Apple and Samsung are scrapping in the courts again, and you know what that means: top-secret stuff gets thrown about with gay abandon, providing us with an insight into the tech giants' most jealously guarded plans, predictions and peeves.
So what can we discover from the latest battle in Apple's Android war?
1. Apple v Google was a "holy war"
You can't fault Steve Jobs' consistency: when he said he wanted to wage war against Google, he stuck to the message and made plans to act. The "thermonuclear war" on Android he told his biographer, Walter Isaacson, about had a different name in a 2011 internal email, though. In an email to top staff Jobs spoke of a "Holy War with Google", which was the "primary reason for this Top 100 meeting".
2. Samsung has been planning to dump Android for ages
Samsung has done well out of Android, but it sees the lack of control and rivals' adoption as weaknesses - so while Apple is number one on its enemies list, HTC, Google and Samsung itself are in the top four too. Samsung's documents say it has been struggling to stay on top of Android updates and would rather use its own, proprietary, OS.
3. Apple cares more about the competition than it lets on
We're supposed to think that Apple doesn't care about market share, but of course it does; it just doesn't like to admit it. An internal slideshow about Apple's 2014 phone strategy (opens in new tab), which was presented during the cross-examination of Apple marketing VP Phil Schiller, said that "consumers want what we don't have" and emphasised the growth in cheaper and larger phones.
When questioned, Schiller says he didn't agree with it and it didn't represent Apple's policy - although in what's surely a coincidence Apple is widely expected to launch a bigger iPhone, the iPhone 6, in 2014.
4. Apple was jealous of Samsung's marketing
So much for Apple not caring what the media says: when the Wall Street Journal said Apple had lost its cool to Samsung, Phil Schiller emailed Apple's ad agency to say (opens in new tab): "We have a lot of work to do to turn this around".
The agency's response "shocked" Schiller, who replied with an angry email and went on to praise Samsung's Superbowl spot. "I can't help but think 'these guys are feeling it'", he wrote. "That's sad, because we have much better products."
5. Samsung's top priority is beating Apple
According to a 2011 Samsung strategy plan (opens in new tab) - a plan with the heading BEAT APPLE on page two, Samsung's "#1 priority" is "beating Apple." "(everything must be context of beating Apple)," the document adds, somewhat unnecessarily.
6. Android didn't want touchscreens until the iPhone came along
The excitingly named Android Project Software Functional Requirements Document (opens in new tab) version 0.91 - July 6 2006 confirms what most of us had already guessed: the iPhone launch caused major facepalms at Google, which was planning to concentrate exclusively on phones with horrible little buttons.
"Touchscreens will not be supported," the document says. One Steve Jobs "boom!" later and Android, like the rest of the smartphone sector, suddenly got all touchy.
7. The Galaxy Tab was a massive flop
Many of us were cynical about Samsung's 2011 claim that it had sold 2 million Galaxy Tabs by the end of 2010, suspecting that by "sold" it meant sold to retailers, not to customers. When pressed Samsung wouldn't give a straight answer, but evidence obtained by AppleInsider shows that the real figure was much, much lower: just 1m total sales up to June 2011. The Galaxy Tab didn't even outsell the Nook.

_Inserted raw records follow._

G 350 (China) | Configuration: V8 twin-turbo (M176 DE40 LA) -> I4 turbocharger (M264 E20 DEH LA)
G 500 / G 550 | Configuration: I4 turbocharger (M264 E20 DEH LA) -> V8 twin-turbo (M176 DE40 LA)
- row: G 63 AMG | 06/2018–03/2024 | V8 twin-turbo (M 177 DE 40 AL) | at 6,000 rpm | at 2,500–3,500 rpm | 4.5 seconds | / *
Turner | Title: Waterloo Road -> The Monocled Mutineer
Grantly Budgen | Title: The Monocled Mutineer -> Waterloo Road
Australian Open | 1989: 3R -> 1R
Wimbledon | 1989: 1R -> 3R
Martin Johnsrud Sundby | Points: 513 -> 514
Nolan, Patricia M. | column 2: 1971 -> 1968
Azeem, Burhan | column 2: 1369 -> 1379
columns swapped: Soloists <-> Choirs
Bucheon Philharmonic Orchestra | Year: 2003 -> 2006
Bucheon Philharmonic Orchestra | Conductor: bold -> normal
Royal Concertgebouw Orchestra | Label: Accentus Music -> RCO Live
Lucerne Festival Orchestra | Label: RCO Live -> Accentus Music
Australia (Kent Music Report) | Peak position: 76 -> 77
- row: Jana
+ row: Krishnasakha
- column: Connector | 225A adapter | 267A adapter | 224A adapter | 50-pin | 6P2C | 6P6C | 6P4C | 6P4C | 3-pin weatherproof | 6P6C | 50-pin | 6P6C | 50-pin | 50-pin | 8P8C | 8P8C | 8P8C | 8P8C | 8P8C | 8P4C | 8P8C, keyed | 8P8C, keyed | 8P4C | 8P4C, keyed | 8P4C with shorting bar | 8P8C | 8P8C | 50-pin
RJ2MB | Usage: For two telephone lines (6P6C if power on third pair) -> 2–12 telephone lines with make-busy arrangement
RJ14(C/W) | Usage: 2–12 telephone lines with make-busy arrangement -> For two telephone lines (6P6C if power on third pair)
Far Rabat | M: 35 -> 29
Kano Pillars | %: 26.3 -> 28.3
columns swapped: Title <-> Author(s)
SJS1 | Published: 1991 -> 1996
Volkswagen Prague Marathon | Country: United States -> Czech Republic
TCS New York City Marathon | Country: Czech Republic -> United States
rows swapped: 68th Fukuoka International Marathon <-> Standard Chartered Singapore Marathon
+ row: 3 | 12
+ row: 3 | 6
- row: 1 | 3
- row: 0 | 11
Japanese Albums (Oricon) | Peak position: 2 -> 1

8. Apple considered a magic wand to control Apple TV
In the same email that talked about a holy war with Google, Steve Jobs bullet pointed the plans for the next Apple TV: "Where do we go from here?" he wrote. "Apps, browser, magic wand?" We're assuming the latter item is a potential product rather than just sarcasm.
9. Samsung follows iPhone rumours
If Apple wants to cause trouble for Samsung, it should leak news that the iPhone 7 will contain a unicorn, run on dilithium crystals and include a metal detector: in Samsung's strategy plan for 2012 (opens in new tab) it described the "extremely real and urgent" threat of the then-unannounced iPhone 5. The specs, Samsung predicted, would include "LTE, social networking, cloud integration, CE [Consumer Electronics] integration, improved Siri". Someone's been reading the rumour round-ups.
10. Copying was a two-way street
Multiple documents show that Samsung analysed Apple's software forensically to improve its own offerings. An incredibly detailed 2010 analysis (opens in new tab) shows exactly where Apple got it right and Samsung got it wrong (short version: pretty much everywhere), while an earlier User Experience (UX) analysis (opens in new tab) uses the iPhone as an example of what Samsung should have been doing but wasn't. On the other side, Steve Jobs' Holy War email noted that Apple "needed to catch up to Android where we are behind", citing "notifications, tethering, speech…" as areas for improvement.